I'm working with CuPy at the moment. I've noticed something that seems to be a bug, but I'm not sure.
I've noticed that if I use certain math functions, they result in the wrong shape. For example:
if I do this using numpy it returns a scalar with no shape. As it should.
s8 = numpy.abs(2)
However if I use CuPy:
s8 = cupy.abs(2)
It results in cupy.ndarray
. When evaluated with s8.shape
, it returns ()
The frustrating part is trying to convert cupy.ndarray into a scalar with no shape. I've tried using:
cupy.Squeeze(s8)
and s8.item()
to return just the scalar. In both cases it returns the value but retains the shape. I've also tried using float(s8)
and int(s8)
. Both of which return the appropriate value type, but the array still remains.
Any thoughts on how to convert this from a cupy.ndarray to a scalar?
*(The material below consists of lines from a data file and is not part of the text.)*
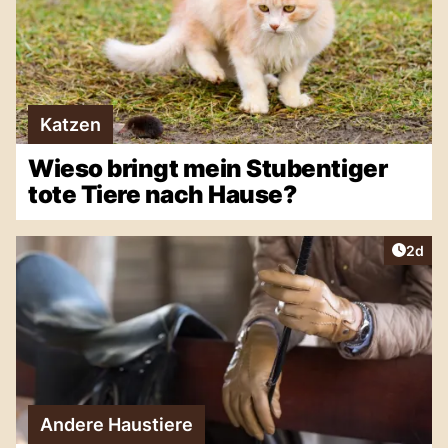
Katzen
Wieso bringt mein Stubentiger
tote Tiere nach Hause?
Artike
2d
Andere Haustiere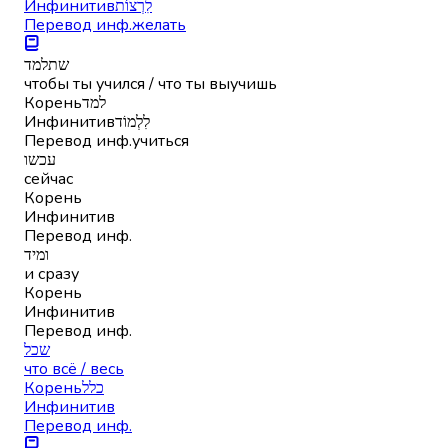
Инфинитив
לִרְצוֹת
Перевод инф.
желать
שתלמד
чтобы ты учился / что ты выучишь
Корень
למד
Инфинитив
לִלְמוֹד
Перевод инф.
учиться
עכשו
сейчас
Корень
Инфинитив
Перевод инф.
ומיד
и сразу
Корень
Инфинитив
Перевод инф.
שכל
что всё / весь
Корень
כלל
Инфинитив
Перевод инф.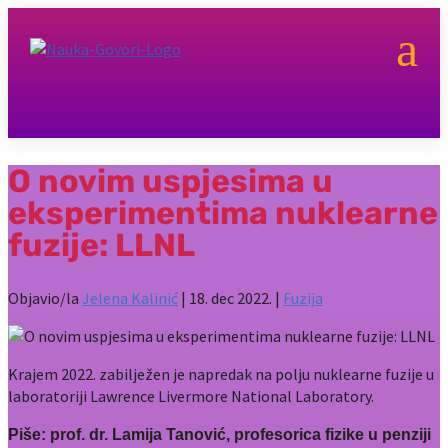
a
O novim uspjesima u
eksperimentima nuklearne
fuzije: LLNL
Objavio/la
Jelena Kalinić
|
18. dec 2022.
|
Fuzija
Krajem 2022. zabilježen je napredak na polju nuklearne fuzije u
laboratoriji Lawrence Livermore National Laboratory.
Piše: prof. dr. Lamija Tanović, profesorica fizike u penziji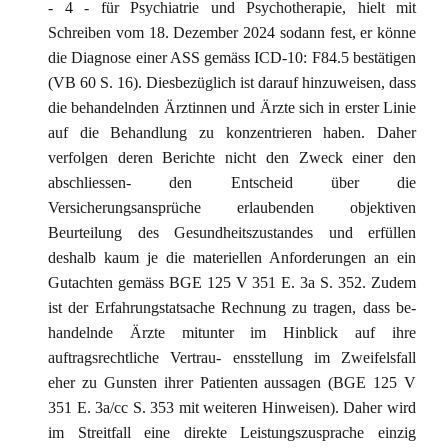
- 4 - für Psychiatrie und Psychotherapie, hielt mit
Schreiben vom 18. Dezember 2024 sodann fest, er könne
die Diagnose einer ASS gemäss ICD-10: F84.5 bestätigen
(VB 60 S. 16). Diesbezüglich ist darauf hinzuweisen, dass
die behandelnden Ärztinnen und Ärzte sich in erster Linie
auf die Behandlung zu konzentrieren haben. Daher
verfolgen deren Berichte nicht den Zweck einer den
abschliessen- den Entscheid über die
Versicherungsansprüche erlaubenden objektiven
Beurteilung des Gesundheitszustandes und erfüllen
deshalb kaum je die materiellen Anforderungen an ein
Gutachten gemäss BGE 125 V 351 E. 3a S. 352. Zudem
ist der Erfahrungstatsache Rechnung zu tragen, dass be-
handelnde Ärzte mitunter im Hinblick auf ihre
auftragsrechtliche Vertrau- ensstellung im Zweifelsfall
eher zu Gunsten ihrer Patienten aussagen (BGE 125 V
351 E. 3a/cc S. 353 mit weiteren Hinweisen). Daher wird
im Streitfall eine direkte Leistungszusprache einzig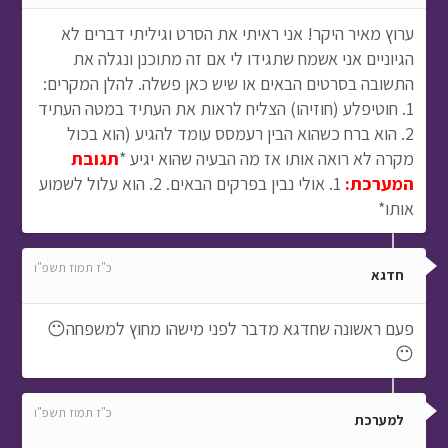
ערוץ מאיר היקר! אני ראיתי את הסרט וגיליתי דברים לא
הגיוניים אני אשמח שתגידו לי אם זה מתוכנן ונגלה את
התשובה בסרטים הבאים או שיש כאן פשלה. להלן המקרים:
1. חוטיפלע (חוזיהו) הצליח לראות את העתיד במטה העתיד
2. הוא ברח כשהוא הבין רעמסס עומד להגיע (הוא בכול
מקרה לא רואה אותו אז מה הבעיה שהוא יגיע *
תגובת
המערכת:
1. אולי נבין בפרקים הבאים. 2. הוא עלול לשמוע
אותו*
כ"ז תמוז תשפ"ו
חדגא
פעם ראשונה שחדגא מדבר לפני מישהו מחוץ למשפחה😶
😶
כ"ז תמוז תשפ"ו
למערכת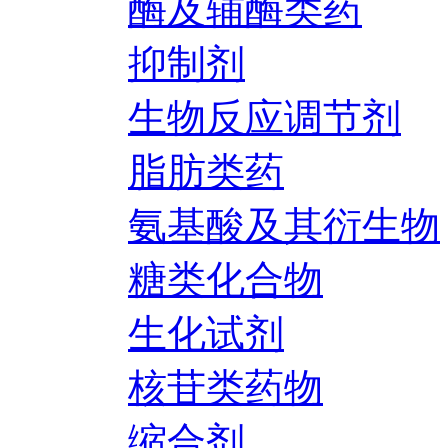
酶及辅酶类药
抑制剂
生物反应调节剂
脂肪类药
氨基酸及其衍生物
糖类化合物
生化试剂
核苷类药物
缩合剂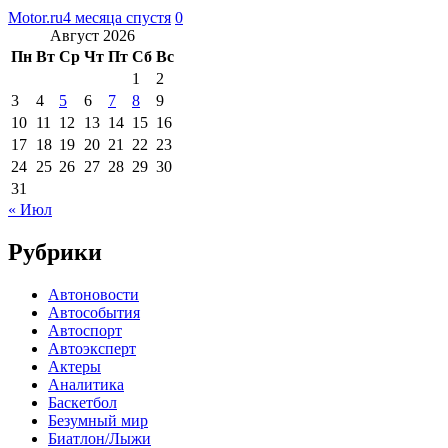
Motor.ru
4 месяца спустя
0
Август 2026
Пн
Вт
Ср
Чт
Пт
Сб
Вс
1
2
3
4
5
6
7
8
9
10
11
12
13
14
15
16
17
18
19
20
21
22
23
24
25
26
27
28
29
30
31
« Июл
Рубрики
Автоновости
Автособытия
Автоспорт
Автоэксперт
Актеры
Аналитика
Баскетбол
Безумный мир
Биатлон/Лыжи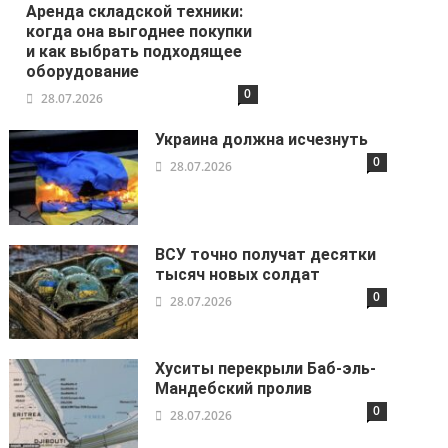
Аренда складской техники:
когда она выгоднее покупки
и как выбрать подходящее
оборудование
0
28.07.2026
Украина должна исчезнуть
0
28.07.2026
ВСУ точно получат десятки
тысяч новых солдат
0
28.07.2026
Хуситы перекрыли Баб-эль-
Мандебский пролив
0
28.07.2026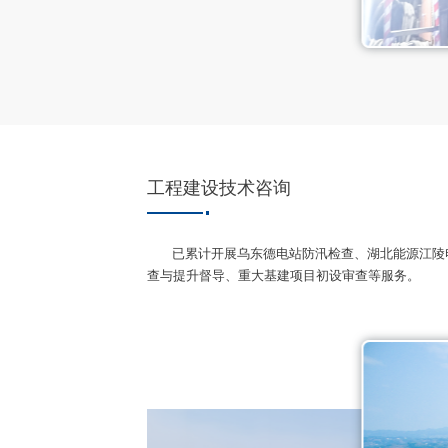
工程建设技术咨询
已累计开展乌东德电站防汛检查、湖北能源江陵
查与提升督导、重大基建项目初设审查等服务。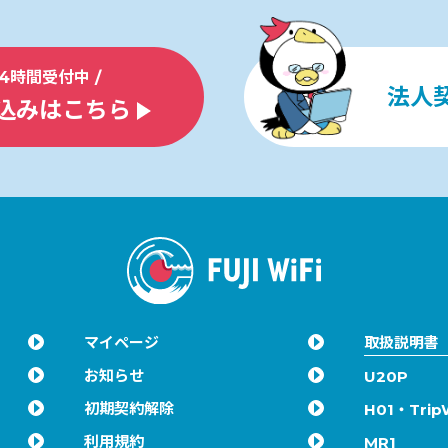
24時間受付中 /
法人
込みはこちら
マイページ
取扱説明書
お知らせ
U20P
初期契約解除
H01・TripW
利用規約
MR1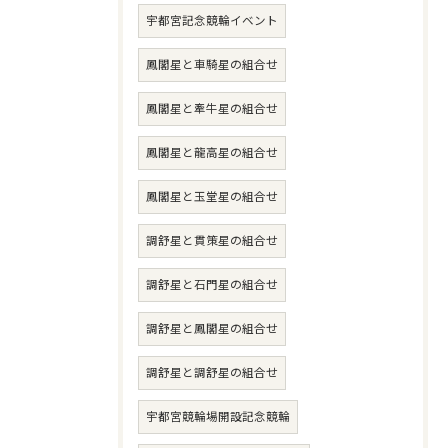
宇都宮記念競輪イベント
鳳閣星と車騎星の組合せ
鳳閣星と牽牛星の組合せ
鳳閣星と龍高星の組合せ
鳳閣星と玉堂星の組合せ
調舒星と貫策星の組合せ
調舒星と石門星の組合せ
調舒星と鳳閣星の組合せ
調舒星と調舒星の組合せ
宇都宮競輪場開設記念競輪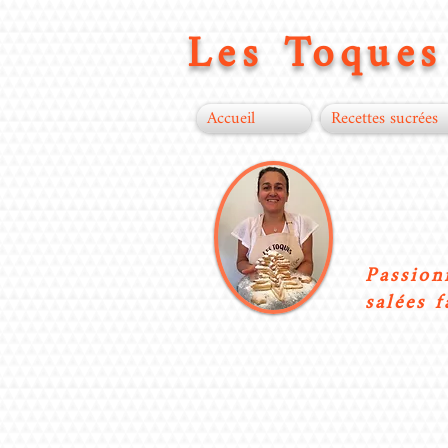
Les Toques 
Accueil
Recettes sucrées
Passion
salées f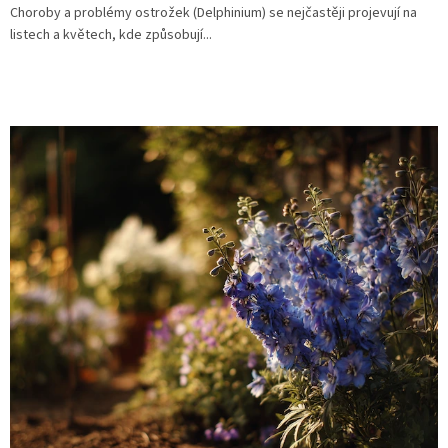
Choroby a problémy ostrožek (Delphinium) se nejčastěji projevují na
listech a květech, kde způsobují...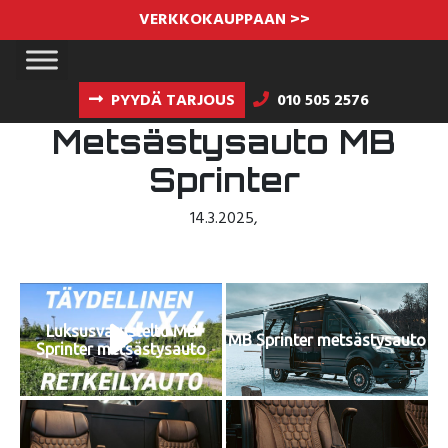
VERKKOKAUPPAAN >>
PYYDÄ TARJOUS
010 505 2576
Metsästysauto MB
Sprinter
14.3.2025
,
Luksusvarusteltu MB
MB Sprinter metsästysauto
Sprinter metsästysauto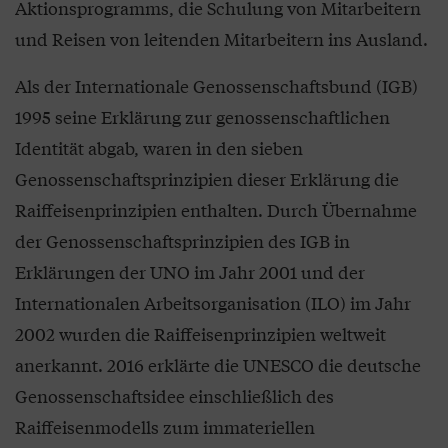
Aktionsprogramms, die Schulung von Mitarbeitern
und Reisen von leitenden Mitarbeitern ins Ausland.
Als der Internationale Genossenschaftsbund (IGB)
1995 seine Erklärung zur genossenschaftlichen
Identität abgab, waren in den sieben
Genossenschaftsprinzipien dieser Erklärung die
Raiffeisenprinzipien enthalten. Durch Übernahme
der Genossenschaftsprinzipien des IGB in
Erklärungen der UNO im Jahr 2001 und der
Internationalen Arbeitsorganisation (ILO) im Jahr
2002 wurden die Raiffeisenprinzipien weltweit
anerkannt. 2016 erklärte die UNESCO die deutsche
Genossenschaftsidee einschließlich des
Raiffeisenmodells zum immateriellen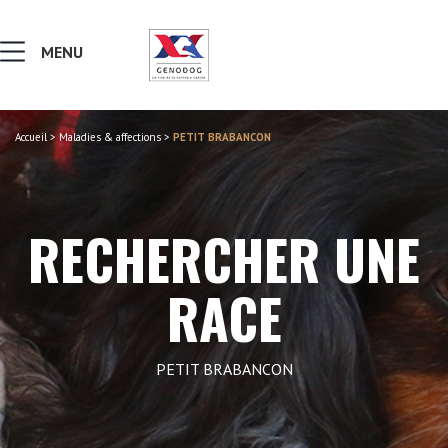
MENU
Accueil
>
Maladies & affections
>
PETIT BRABANCON
MALADIES & AFFECTIONS
NOTIONS DE GÉNÉTIQUE
RECHERCHER UNE
RECHERCHER UNE RACE
RACE
LEXIQUE
PETIT BRABANCON
VERS LE SITE SCC.ASSO.FR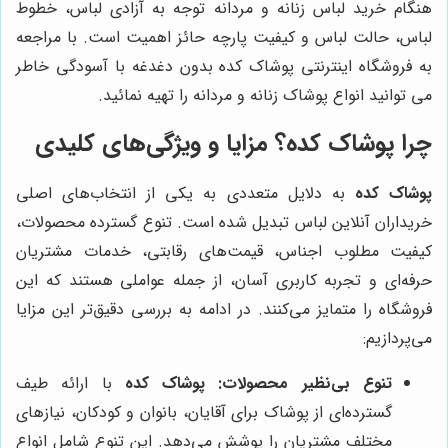
هنگام خرید لباس زنانه و مردانه توجه به آزادی لباس، خطوط
لباس، حالت لباس و کیفیت پارچه حائز اهمیت است. با مراجعه
به فروشگاه اینترنتی پوشاک کده بدون دغدغه با آسودگی خاطر
می توانید انواع پوشاک زنانه و مردانه را تهیه نمائید.
چرا
پوشاک کده
؟ مزایا و ویژگی‌های کلیدی
پوشاک کده
به دلایل متعددی به یکی از انتخاب‌های اصلی
خریداران آنلاین لباس تبدیل شده است. تنوع گسترده محصولات،
کیفیت مطلوب اجناس، قیمت‌های رقابتی، خدمات مشتریان
حرفه‌ای و تجربه کاربری آسان، از جمله عواملی هستند که این
فروشگاه را متمایز می‌کنند. در ادامه به بررسی دقیق‌تر این مزایا
می‌پردازیم:
تنوع بی‌نظیر محصولات:
پوشاک کده
با ارائه طیف
گسترده‌ای از پوشاک برای آقایان، بانوان و کودکان، نیازهای
مختلف مشتریان را پوشش می‌دهد. این تنوع شامل انواع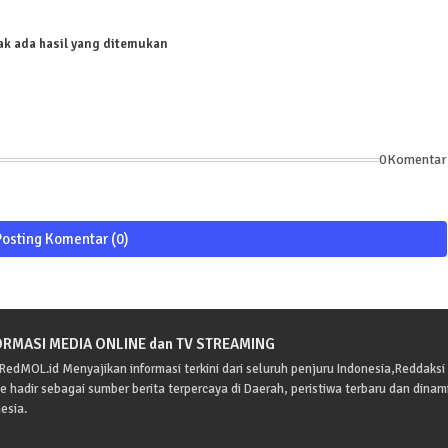
ak ada hasil yang ditemukan
0Komentar
Posting Komentar (0)
ORMASI MEDIA ONLINE dan TV STREAMING
edMOL.id Menyajikan informasi terkini dari seluruh penjuru Indonesia,Reddaksi
e hadir sebagai sumber berita terpercaya di Daerah, peristiwa terbaru dan dinam
esia.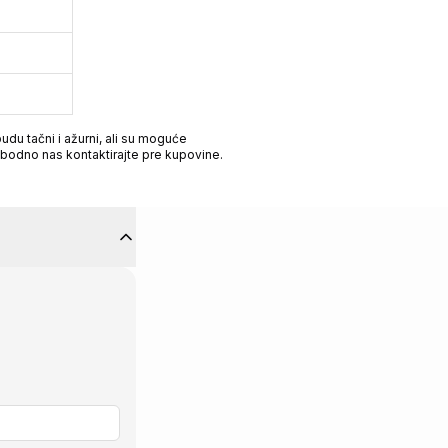
du tačni i ažurni, ali su moguće
obodno nas kontaktirajte pre kupovine.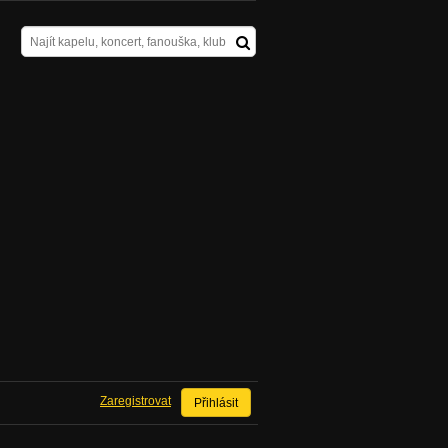
Zaregistrovat
Přihlásit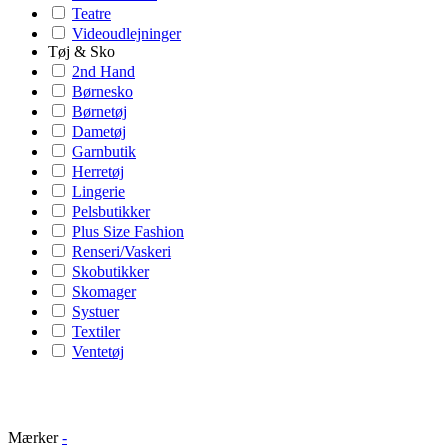
Teatre
Videoudlejninger
Tøj & Sko
2nd Hand
Børnesko
Børnetøj
Dametøj
Garnbutik
Herretøj
Lingerie
Pelsbutikker
Plus Size Fashion
Renseri/Vaskeri
Skobutikker
Skomager
Systuer
Textiler
Ventetøj
Mærker
-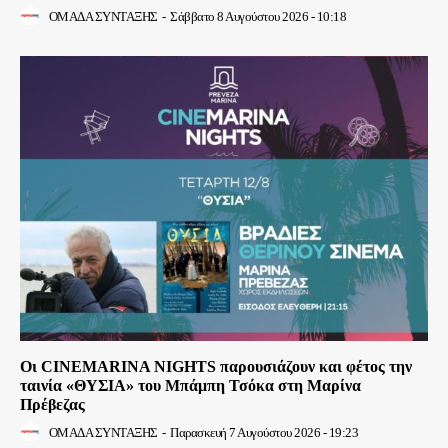
ΟΜΑΔΑ ΣΥΝΤΑΞΗΣ
-
Σάββατο 8 Αυγούστου 2026 - 10:18
Οι CINEMARINA NIGHTS παρουσιάζουν και φέτος την
ταινία «ΘΥΣΙΑ» του Μπάμπη Τσόκα στη Μαρίνα
Πρέβεζας
ΟΜΑΔΑ ΣΥΝΤΑΞΗΣ
-
Παρασκευή 7 Αυγούστου 2026 - 19:23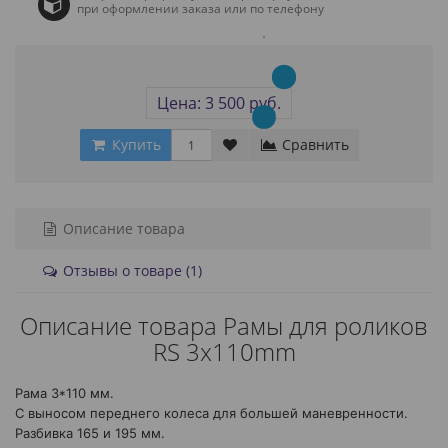
при оформлении заказа или по телефону
Цена: 3 500 руб.
Купить
Сравнить
Описание товара
Отзывы о товаре (1)
Описание товара Рамы для роликов
RS 3x110mm
Рама 3*110 мм.
С выносом переднего колеса для большей маневренности.
Разбивка 165 и 195 мм.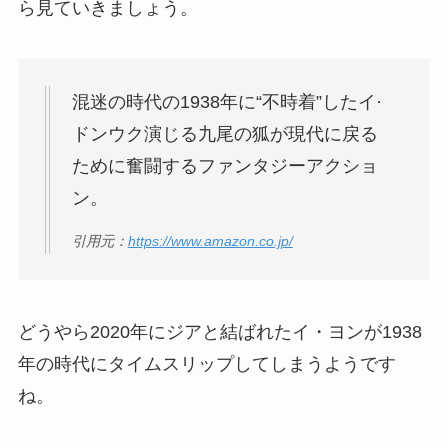
ら見ていきましょう。
混迷の時代の1938年に“不時着”したイ·
ドンウク演じる九尾の狐が現代に戻る
ために奮闘するファンタジーアクショ
ン。
引用元：
https://www.amazon.co.jp/
どうやら2020年にジアと結ばれたイ・ヨンが1938
年の時代にタイムスリップしてしまうようです
ね。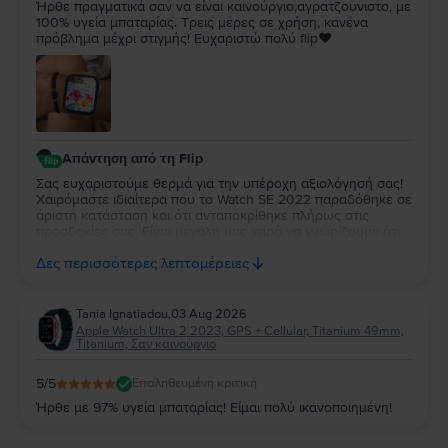
Ήρθε πραγματικά σαν να είναι καινούργιο,αγρατζουνιστο, με
100% υγεία μπαταρίας. Τρεις μέρες σε χρήση, κανένα
πρόβλημα μέχρι στιγμής! Ευχαριστώ πολύ flip❤️
Απάντηση από τη Flip
Σας ευχαριστούμε θερμά για την υπέροχη αξιολόγησή σας!
Χαιρόμαστε ιδιαίτερα που το Watch SE 2022 παραδόθηκε σε
άριστη κατάσταση και ότι ανταποκρίθηκε πλήρως στις
προσδοκίες σας. Είναι μεγάλη μας χαρά να γνωρίζουμε ότι,
μέχρι στιγμής, η εμπειρία χρήσης είναι άψογη. Ευχόμαστε να
Δες περισσότερες λεπτομέρειες
απολαύσετε τη νέα σας συσκευή για πολλά χρόνια!
Tania Ignatiadou
,
03 Aug 2026
Apple Watch Ultra 2 2023, GPS + Cellular, Titanium 49mm,
Titanium, Σαν καινούργιο
5
/5
Επαληθευμένη κριτική
Ήρθε με 97% υγεία μπαταρίας! Είμαι πολύ ικανοποιημένη!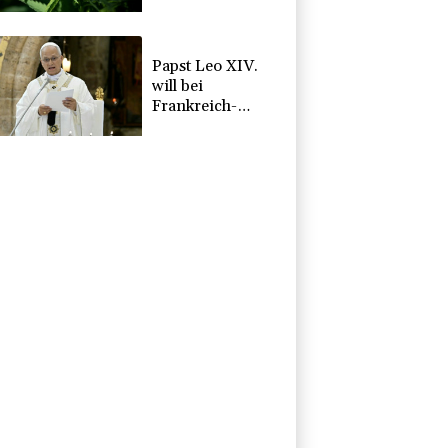
Pflanzen in
Kerpen -
Festnahme
Papst Leo XIV.
will bei
Frankreich-
Besuch
Missbrauchsopfer
treffen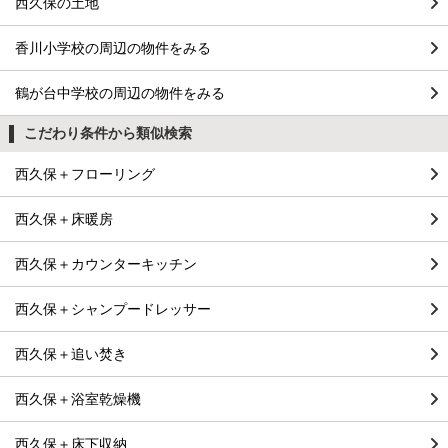
西久保の土地
香川小学校の周辺の物件をみる
鶴が台中学校の周辺の物件をみる
こだわり条件から類似検索
西久保＋フローリング
西久保＋床暖房
西久保＋カウンターキッチン
西久保＋シャンプードレッサー
西久保＋追い焚き
西久保＋浴室乾燥機
西久保＋床下収納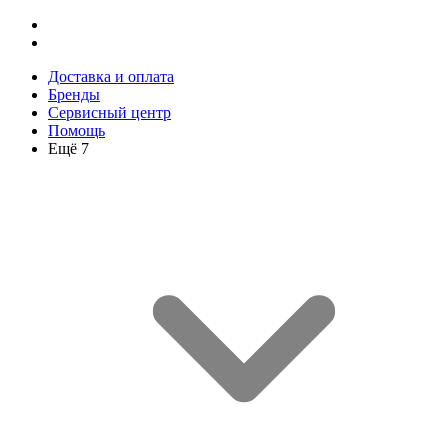
Доставка и оплата
Бренды
Сервисный центр
Помощь
Ещё 7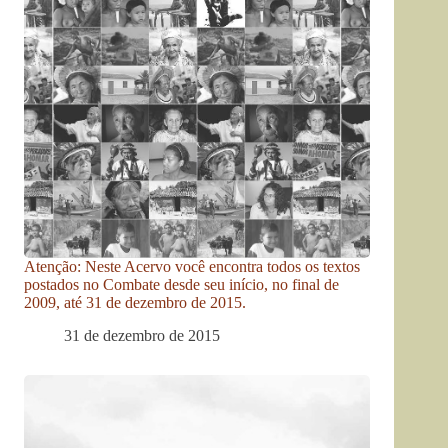
Atenção: Neste Acervo você encontra todos os textos
postados no Combate desde seu início, no final de
2009, até 31 de dezembro de 2015.
31 de dezembro de 2015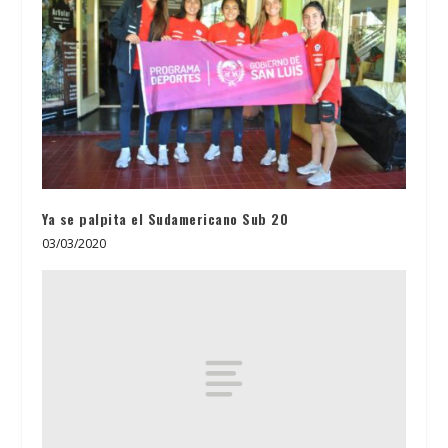
Ya se palpita el Sudamericano Sub 20
03/03/2020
This is a known behavior in CuPy and is not a bug: https://docs.cupy.dev/en/stable/reference/difference.html#reduction-methods
Unlike in NumPy (which makes the distinction between scalars and 0-d arrays), all scalars in CuPy are 0-d arrays, otherwise it would unavoidably lead to a data transfer by converting them to Python scalars, which compromises the performance.